§ **Document segment**:
* * * * * * *
US20160169202A1

US20160169202A1 - Short-term operation optimization method of electric power system including large-scale wind power

Info

Publication number: US20160169202A1
Application number: US14/648,663
Authority: US
Inventors: Ningbo Wang; Ming Ma; Yanhong Ma; Guangtu Liu; Long Zhao; Qiang Zhou; Dingmei Wang; Liang Lu; Jianmei Zhang; Qingquan Lv
Original assignee: State Grid Gansu Eletric Power Corp; State Grid Corp of China SGCC; State Grid Gansu Electric Power Co Ltd
Current assignee: State Grid Gansu Eletric Power Corp; State Grid Corp of China SGCC; State Grid Gansu Electric Power Co Ltd
Priority date: 2013-05-03
Filing date: 2014-04-02
Publication date: 2016-06-16
Also published as: CN103259285A; CN103259285B; WO2014176930A1

Abstract

The present invention discloses a short-term operation optimization method for a power system including large-scale wind power, comprising modeling the randomness of wind power output, modeling the randomness of the load of electric power system and modeling net load of electric power system. Net load refers that for probability distribution of net load that is too discretized, probability distribution curve of net load is divided into N intervals, the probabilities for each interval are obtained and probability distribution curve of net load is obtained through calculating and weighing each interval. Through calculating randomness of power wind output and standard deviation of load prediction error of the electric power system, net load prediction error of the electric power system is obtained and reasonable coordination is made on the electric power system according to prediction error and prediction amount to better regulate the correlations between randomness, volatility, regionalism, double-circuit peak shaving and load of wind power generation, so as to realize optimization operation of the electric power system.

Description

TECHNICAL FIELD

The present invention refers to a short-term operation optimization method of an electric power system including large-scale wind power.
* * * * * * *
§ **Entries provided**:
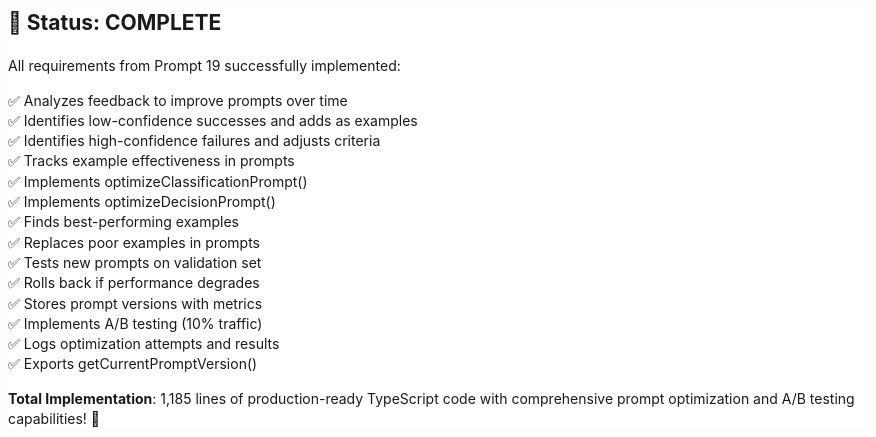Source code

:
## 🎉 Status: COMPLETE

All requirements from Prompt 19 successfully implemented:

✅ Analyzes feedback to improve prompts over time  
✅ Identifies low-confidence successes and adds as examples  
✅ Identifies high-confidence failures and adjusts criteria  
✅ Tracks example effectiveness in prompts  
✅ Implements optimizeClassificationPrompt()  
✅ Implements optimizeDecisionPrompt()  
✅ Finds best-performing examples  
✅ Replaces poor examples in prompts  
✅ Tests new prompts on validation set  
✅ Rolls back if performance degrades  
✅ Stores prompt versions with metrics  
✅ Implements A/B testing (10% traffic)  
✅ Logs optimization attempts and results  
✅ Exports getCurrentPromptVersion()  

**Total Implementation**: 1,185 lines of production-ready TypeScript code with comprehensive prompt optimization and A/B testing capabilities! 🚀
* * * * * * *
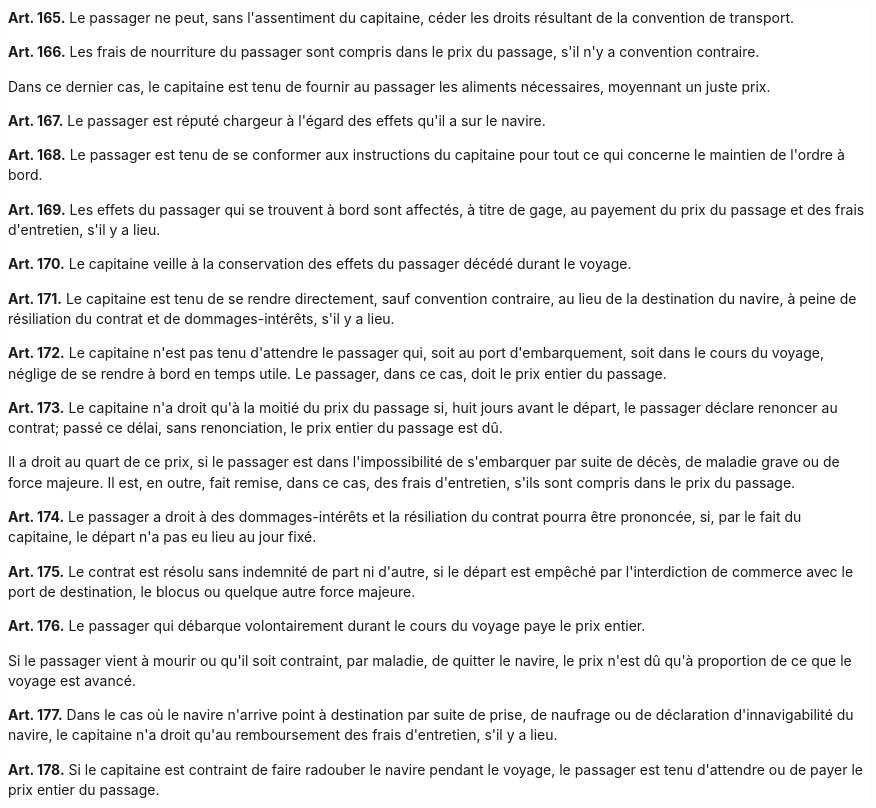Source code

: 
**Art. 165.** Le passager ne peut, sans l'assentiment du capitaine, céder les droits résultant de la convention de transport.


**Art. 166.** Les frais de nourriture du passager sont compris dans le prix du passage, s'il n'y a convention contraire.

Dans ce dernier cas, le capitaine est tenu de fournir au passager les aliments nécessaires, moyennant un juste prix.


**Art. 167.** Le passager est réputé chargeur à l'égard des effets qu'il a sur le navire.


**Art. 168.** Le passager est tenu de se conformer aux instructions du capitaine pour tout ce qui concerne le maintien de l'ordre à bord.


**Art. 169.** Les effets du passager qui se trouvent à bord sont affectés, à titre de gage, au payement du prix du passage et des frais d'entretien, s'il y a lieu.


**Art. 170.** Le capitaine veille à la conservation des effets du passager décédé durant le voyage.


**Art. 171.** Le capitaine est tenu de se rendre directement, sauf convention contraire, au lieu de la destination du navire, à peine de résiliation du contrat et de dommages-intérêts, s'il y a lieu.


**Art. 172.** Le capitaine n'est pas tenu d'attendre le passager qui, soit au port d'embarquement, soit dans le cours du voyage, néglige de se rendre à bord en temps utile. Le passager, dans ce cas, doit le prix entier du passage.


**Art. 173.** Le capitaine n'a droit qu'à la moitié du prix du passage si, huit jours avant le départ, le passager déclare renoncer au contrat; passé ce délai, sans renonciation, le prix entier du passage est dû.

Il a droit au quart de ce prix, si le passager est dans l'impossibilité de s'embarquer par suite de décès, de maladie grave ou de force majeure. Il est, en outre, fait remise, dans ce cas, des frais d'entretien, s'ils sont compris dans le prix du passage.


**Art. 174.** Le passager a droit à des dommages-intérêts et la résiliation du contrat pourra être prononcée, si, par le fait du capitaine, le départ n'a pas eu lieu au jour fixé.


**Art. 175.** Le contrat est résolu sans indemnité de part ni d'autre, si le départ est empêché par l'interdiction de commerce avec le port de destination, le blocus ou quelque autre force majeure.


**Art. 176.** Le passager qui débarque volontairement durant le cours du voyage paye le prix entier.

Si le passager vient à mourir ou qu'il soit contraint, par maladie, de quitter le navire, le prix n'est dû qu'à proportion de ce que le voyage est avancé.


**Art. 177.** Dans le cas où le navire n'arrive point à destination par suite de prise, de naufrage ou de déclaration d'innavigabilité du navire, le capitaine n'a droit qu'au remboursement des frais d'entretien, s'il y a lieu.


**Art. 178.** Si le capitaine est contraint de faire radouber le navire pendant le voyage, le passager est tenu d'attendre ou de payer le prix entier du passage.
* * * * * * *
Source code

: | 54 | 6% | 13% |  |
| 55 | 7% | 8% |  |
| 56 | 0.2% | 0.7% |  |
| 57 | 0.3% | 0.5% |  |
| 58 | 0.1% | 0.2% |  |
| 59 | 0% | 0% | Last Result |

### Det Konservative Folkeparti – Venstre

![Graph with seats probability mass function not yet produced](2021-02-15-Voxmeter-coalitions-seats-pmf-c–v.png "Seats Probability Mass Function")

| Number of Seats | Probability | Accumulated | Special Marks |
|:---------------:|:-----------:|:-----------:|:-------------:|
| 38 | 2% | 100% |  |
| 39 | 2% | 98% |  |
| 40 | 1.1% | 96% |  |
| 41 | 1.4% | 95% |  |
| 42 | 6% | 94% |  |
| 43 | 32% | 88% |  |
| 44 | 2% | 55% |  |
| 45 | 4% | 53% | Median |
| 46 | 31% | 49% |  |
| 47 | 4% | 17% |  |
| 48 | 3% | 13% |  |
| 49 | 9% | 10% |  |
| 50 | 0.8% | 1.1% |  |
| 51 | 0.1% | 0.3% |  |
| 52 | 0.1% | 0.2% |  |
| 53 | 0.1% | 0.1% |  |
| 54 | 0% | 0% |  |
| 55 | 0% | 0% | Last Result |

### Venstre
* * * * * * *
§ **Task objective**: Reproduce the wind power patent text word for word, starting with "Description" and going on through "large-scale wind power.".

§ **Your solution**:
Description

TECHNICAL FIELD

The present invention refers to a short-term operation optimization method of an electric power system including large-scale wind power.